The Japanese title, The Taste of Sanma, refers to the sanma or Pacific saury fish. As a seasonal food, sanma is used in Japanese culture to represent autumn. The French title of the film translates to The Taste of Sake. Both these titles were found in a poem by Ozu in his diaries written after the death of his mother:

Down in the valley it is already spring
Clouds of cherry blossoms;
But here, the sluggish eye, the taste of mackerel-
The blossoms are melancholy
And the flavor of sake becomes bitter.

==Release==
===Reception===
An Autumn Afternoon is widely regarded as a masterpiece.

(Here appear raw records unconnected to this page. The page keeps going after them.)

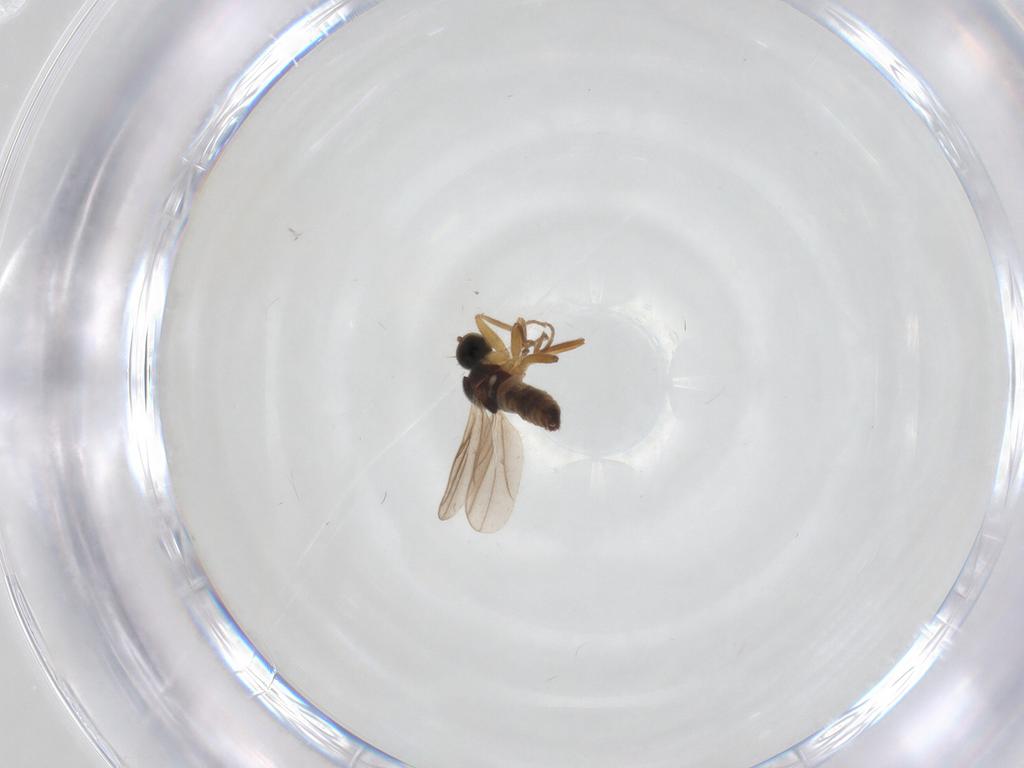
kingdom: Animalia
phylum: Arthropoda
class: Insecta
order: Diptera
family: Hybotidae
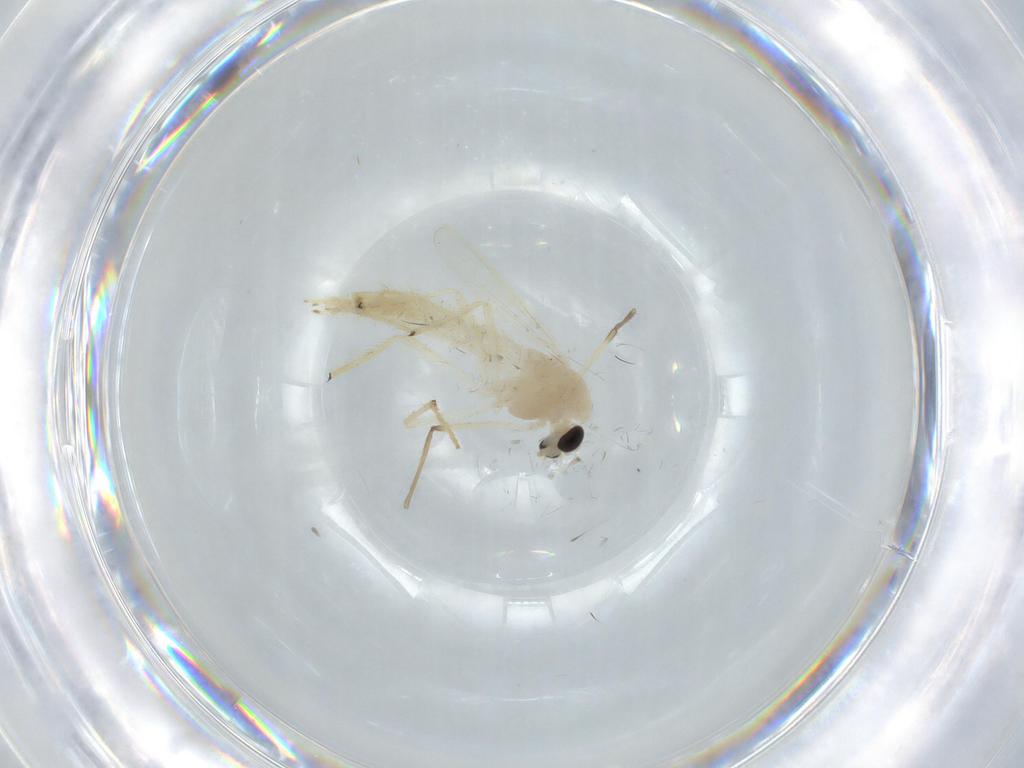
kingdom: Animalia
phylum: Arthropoda
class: Insecta
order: Diptera
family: Chironomidae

Film critic Roger Ebert placed the film in his "Great Movies" collection, writing, "From time to time I return to Ozu feeling a need to be calmed and restored. He is a man with a profound understanding of human nature, about which he makes no dramatic statements. We are here, we hope to be happy, we want to do well, we are locked within our aloneness, life goes on." Leonard Maltin gave it three of four stars: "Contemplative study of loneliness and the fleeting nature of life ... "
On Rotten Tomatoes, the film has a 95% rating based on 21 reviews, with an average rating of 9.2/10.

===Home media===
The Criterion Collection released the film in the US on DVD in 2008, and Blu-ray in 2014.

In 2011, the BFI released a Region 2 Dual Format Edition (Blu-ray + DVD). Included with this release is a standard definition presentation of A Hen in the Wind.

It was shown as part of the Cannes Classics section of the 2013 Cannes Film Festival.